Needing a few Lego blocks (I needed a customizable right angle to ensure that a railroad building I am working on is actually square) I headed off to my local Zellers, only to discover that it is closing.
Farewell Zellers. You’ve gone the way of Towers, Bargain Harold’s, The BiWay and other Canadian retailers. I will miss you. When I got back into model cars after years away from the hobby it was Zellers that had that provided that car. It was Zellers that supplied my first collection of paints and paintbrushes. Come to think of it, I have bought more than my share of hobby paraphernalia there. Puzzles, board games, camping gear, sports equipment, stuff with the Maple Leaf logo on it–all of them were bought at Zellers.
My trip there was not really nostalgic, nor fruitful. The 30% sale ensured that there was very little Lego left. I could have bought a huge box of Microblocks (not to be confused with Nanoblocks, but bearing more than a passing resemblance to Lego) but I really only needed about a dozen blocks. In fact, there was quite a bit missing from the store, and I expect most of it to be gone by the end of the weekend.
I, of course, was not immune to the lure of a good sale and I bought some stuff. As concerns this blog, I bought myself a jigsaw puzzle–1000 pieces of pure frustration–okay, not exactly true. I imagine pure puzzle frustration to be something like a 5000 piece puzzle entitled whiteout.
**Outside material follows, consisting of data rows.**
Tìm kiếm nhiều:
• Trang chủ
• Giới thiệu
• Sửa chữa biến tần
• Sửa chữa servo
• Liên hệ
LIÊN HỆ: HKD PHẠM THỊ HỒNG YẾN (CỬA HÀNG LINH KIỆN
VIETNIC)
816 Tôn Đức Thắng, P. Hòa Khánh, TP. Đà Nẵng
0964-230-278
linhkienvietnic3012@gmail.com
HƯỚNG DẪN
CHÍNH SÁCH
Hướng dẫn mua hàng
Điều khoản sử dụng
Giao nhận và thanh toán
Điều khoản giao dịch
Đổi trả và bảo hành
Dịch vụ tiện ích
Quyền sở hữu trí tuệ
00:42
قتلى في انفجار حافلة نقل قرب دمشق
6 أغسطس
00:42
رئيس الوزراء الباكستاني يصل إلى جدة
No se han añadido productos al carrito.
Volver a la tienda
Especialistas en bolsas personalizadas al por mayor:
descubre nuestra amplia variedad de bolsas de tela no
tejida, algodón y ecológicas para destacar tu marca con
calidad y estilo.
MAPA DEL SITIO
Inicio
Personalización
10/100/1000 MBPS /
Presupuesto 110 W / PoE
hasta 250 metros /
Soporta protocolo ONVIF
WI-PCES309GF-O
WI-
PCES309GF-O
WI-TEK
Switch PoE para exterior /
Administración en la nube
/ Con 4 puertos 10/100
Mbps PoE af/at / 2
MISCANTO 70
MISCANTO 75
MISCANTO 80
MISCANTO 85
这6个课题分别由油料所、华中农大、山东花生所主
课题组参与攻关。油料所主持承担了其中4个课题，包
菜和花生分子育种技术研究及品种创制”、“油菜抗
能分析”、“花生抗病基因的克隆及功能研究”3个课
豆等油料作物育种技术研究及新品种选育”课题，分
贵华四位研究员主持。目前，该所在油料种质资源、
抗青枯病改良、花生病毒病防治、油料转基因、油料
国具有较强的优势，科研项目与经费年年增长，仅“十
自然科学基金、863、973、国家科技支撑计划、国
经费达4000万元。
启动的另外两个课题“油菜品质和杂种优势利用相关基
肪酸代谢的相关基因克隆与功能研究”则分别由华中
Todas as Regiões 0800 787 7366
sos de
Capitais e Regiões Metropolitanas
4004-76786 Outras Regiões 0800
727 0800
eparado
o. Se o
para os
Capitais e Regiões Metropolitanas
I have started the puzzle, and I guess I am about 50% done.
|maybe 50% done|
This is not one of the deluxe Japanese puzzles I wrote about earlier. However, at less than four dollars, it isn’t a bad timewaster. I looked at some other jigsaw puzzles of trains when I was at the train shop the other day, so I am sure I was influenced by that. I thought about buying one that day, but it really wasn’t in the budget and the subject matter was good because it was about trains, but not specifically the subject I was looking for. I wish my Zellers purchase had been a train picture, but this was the best of the lot.
The remarkable thing I find about doing puzzles is how quickly you learn to spot patterns and minor differences between pieces. In a couple of days this skill has been sharpened considerably. The other remarkable thing is how much time can disappear when you are doing a puzzle. The other night I decided to put in a “couple of pieces” before I went to bed. Those couple of pieces turned into more than and hour and a half. Good thing I am a night owl.